JAKARTA, KOMPAS.com - Pengacara terdakwa mantan Kepala Badan Penyehatan Perbankan Nasional (BPPN) Syafruddin Arsyad Temenggung menyampaikan nota keberatan atau eksepsi di Pengadilan Tindak Pidana Korupsi Jakarta, Senin (21/5/2018).
Dalam eksepsi, pengacara Syafruddin menilai bahwa kerugian negara Rp 4,5 triliun yang dilaporkan Badan Pemeriksa Keuangan (BPK) diperoleh atas audit investigasi yang tidak sesuai prosedur.
"Laporan audit investigatif BPK pada 25 Agustus 2017 tidak memenuhi standar pemeriksaan keuangan," ujar pengacara Syafruddin, Ahmad Yani, saat membacakan eksepsi.
Menurut Ahmad Yani, audit atas permintaan Komisi Pemberantasan Kourpsi (KPK) itu tidak sesuai dengan Peraturan BPK Nomor 1 Tahun 2017. Sebab, menurut Ahmad Yani, audit BPK tidak melibatkan pihak BPPN seperti ketua, wakil ketua maupun anggota.
Baca juga: Bantah Rugikan Negara dalam BLBI, Mantan Kepala BPPN Ajukan Eksepsi
Dengan kata lain, menurut Ahmad Yani, dalam pemeriksaan BPK tidak melibatkan terperiksa atau pihak yang bertanggung jawab dari BPPN.

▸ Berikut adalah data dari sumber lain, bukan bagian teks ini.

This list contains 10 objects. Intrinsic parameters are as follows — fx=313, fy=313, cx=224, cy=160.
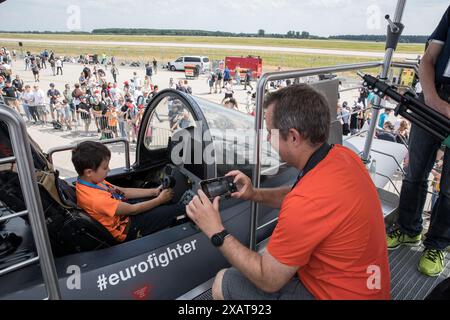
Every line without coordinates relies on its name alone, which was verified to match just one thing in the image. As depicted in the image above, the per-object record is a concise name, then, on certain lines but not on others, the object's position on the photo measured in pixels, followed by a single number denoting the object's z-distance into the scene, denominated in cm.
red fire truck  3274
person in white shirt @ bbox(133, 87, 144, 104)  1568
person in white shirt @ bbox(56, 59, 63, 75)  2762
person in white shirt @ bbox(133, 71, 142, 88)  2008
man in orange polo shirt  127
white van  3359
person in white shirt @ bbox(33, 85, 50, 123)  1276
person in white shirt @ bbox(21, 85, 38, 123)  1260
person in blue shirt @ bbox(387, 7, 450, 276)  223
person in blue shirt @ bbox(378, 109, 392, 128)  933
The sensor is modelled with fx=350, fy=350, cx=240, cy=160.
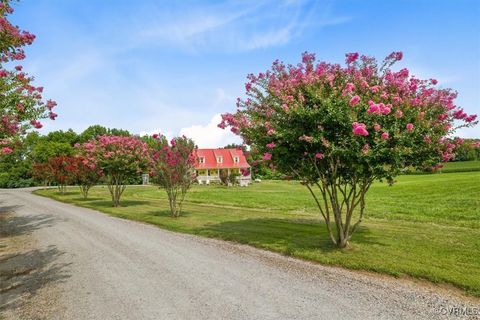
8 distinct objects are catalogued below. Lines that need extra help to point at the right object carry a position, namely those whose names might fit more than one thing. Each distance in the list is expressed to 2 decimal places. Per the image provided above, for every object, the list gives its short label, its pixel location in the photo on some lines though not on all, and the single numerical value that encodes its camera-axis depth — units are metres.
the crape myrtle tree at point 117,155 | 21.66
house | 61.19
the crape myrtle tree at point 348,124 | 8.22
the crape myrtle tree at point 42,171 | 37.12
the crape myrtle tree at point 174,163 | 16.41
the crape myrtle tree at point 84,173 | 24.49
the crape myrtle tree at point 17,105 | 10.43
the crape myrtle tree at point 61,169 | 32.31
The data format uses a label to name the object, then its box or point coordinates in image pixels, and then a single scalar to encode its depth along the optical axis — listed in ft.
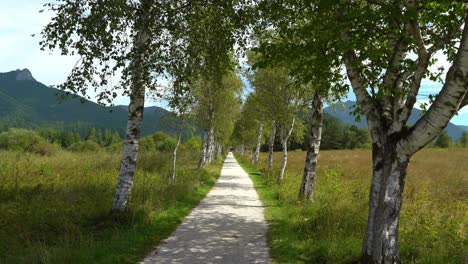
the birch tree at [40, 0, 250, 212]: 30.37
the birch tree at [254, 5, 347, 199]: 23.08
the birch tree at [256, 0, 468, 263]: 19.01
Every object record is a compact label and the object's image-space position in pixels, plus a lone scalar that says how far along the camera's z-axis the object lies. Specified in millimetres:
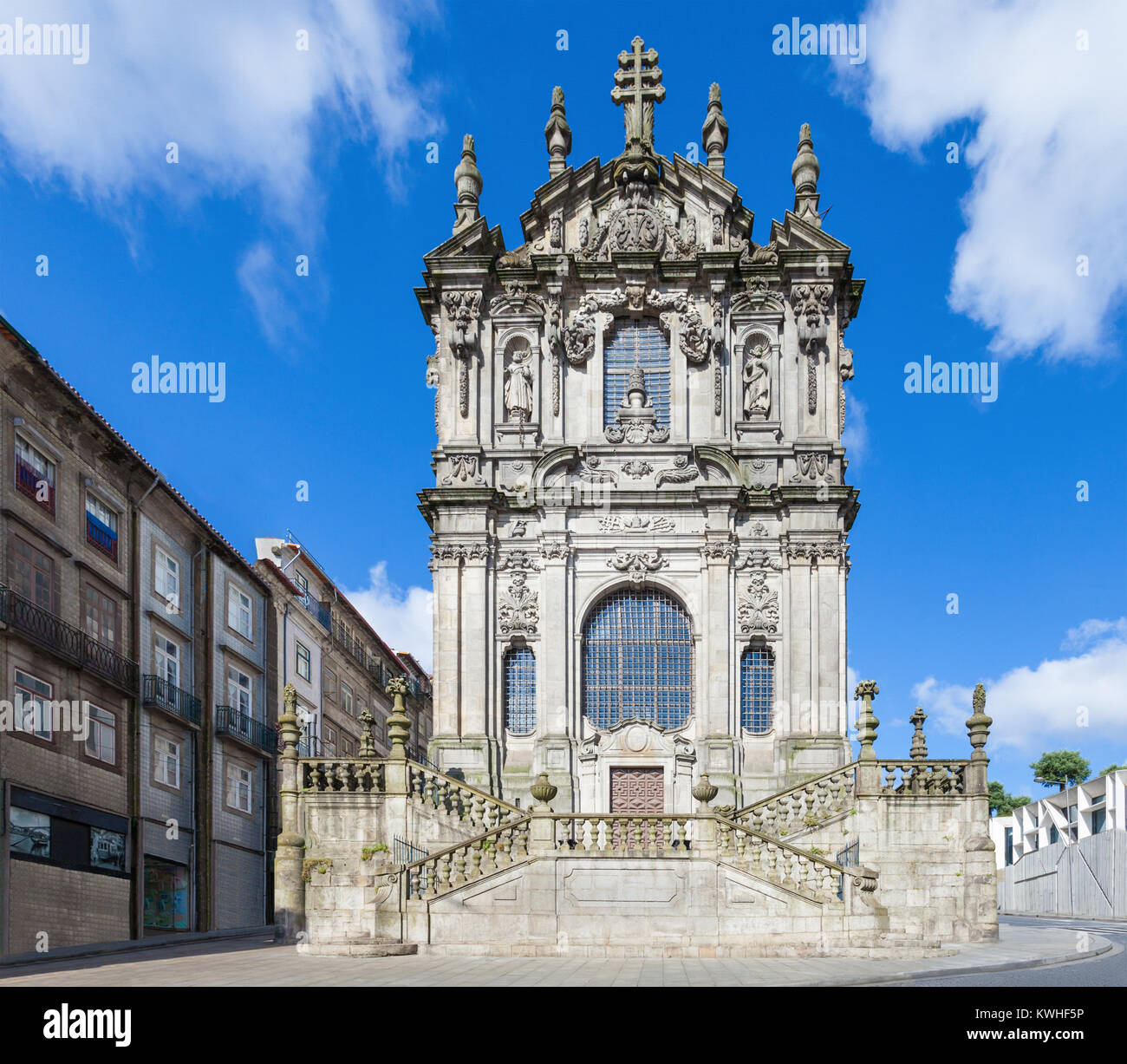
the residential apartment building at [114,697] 28859
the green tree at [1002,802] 96688
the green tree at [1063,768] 97812
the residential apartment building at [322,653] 48456
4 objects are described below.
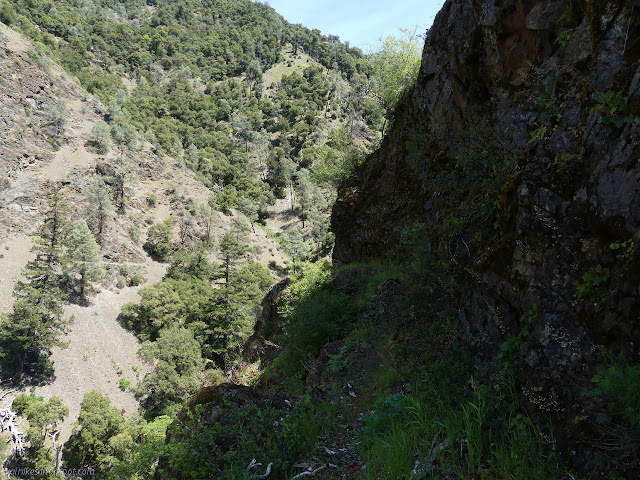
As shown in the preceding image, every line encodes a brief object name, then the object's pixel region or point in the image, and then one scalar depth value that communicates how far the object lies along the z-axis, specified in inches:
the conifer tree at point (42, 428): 870.4
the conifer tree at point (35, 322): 1223.5
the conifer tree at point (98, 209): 1931.6
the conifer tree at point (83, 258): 1579.7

Padahal, dalam audit BPK tahun 2002 dan 2006, pihak terperiksa diberikan kesempatan untuk memberikan tanggapan.
Menurut Ahmad Yani, pada audit tahun 2017, BPK membuat kesimpulan menggunakan data sekunder, bukan data primer dari sumber langsung yang diperiksa.
"Tidak ada yang diperiksa, maka bagaimana pemeriksa BPK dapat independen, obyektif, dan profesional meneliti bukti permulaan?" kata Ahmad Yani.
Sebelumnya, Syafruddin didakwa merugikan negara sekitar Rp 4,5 triliun terkait penerbitan SKL BLBI.
Baca juga: Syafruddin Temenggung Klaim yang Dilakukannya di BPPN Sesuai Aturan
Menurut jaksa, perbuatan Syafruddin telah memperkaya Sjamsul Nursalim, selaku pemegang saham pengendali Bank Dagang Negara Indonesia (BDNI) tahun 2004. Keuntungan yang diperoleh Sjamsul dinilai sebagai kerugian negara.
Menurut jaksa, Syafruddin selaku Kepala BPPN diduga melakukan penghapusan piutang BDNI kepada petani tambak yang dijamin oleh PT Dipasena Citra Darmadja (PT DCD) dan PT Wachyuni Mandira (PT WM). Selain itu, Syafruddin disebut telah menerbitkan Surat Pemenuhan Kewajiban Pemegang Saham.
Padahal, menurut jaksa, Sjamsul Nursalim belum menyelesaikan kewajibannya terhadap kesalahan dalam menampilkan piutang BDNI kepada petambak, yang akan diserahkan kepada BPPN. Kesalahan itu membuat seolah-olah sebagai piutang yang lancar (misrepresentasi).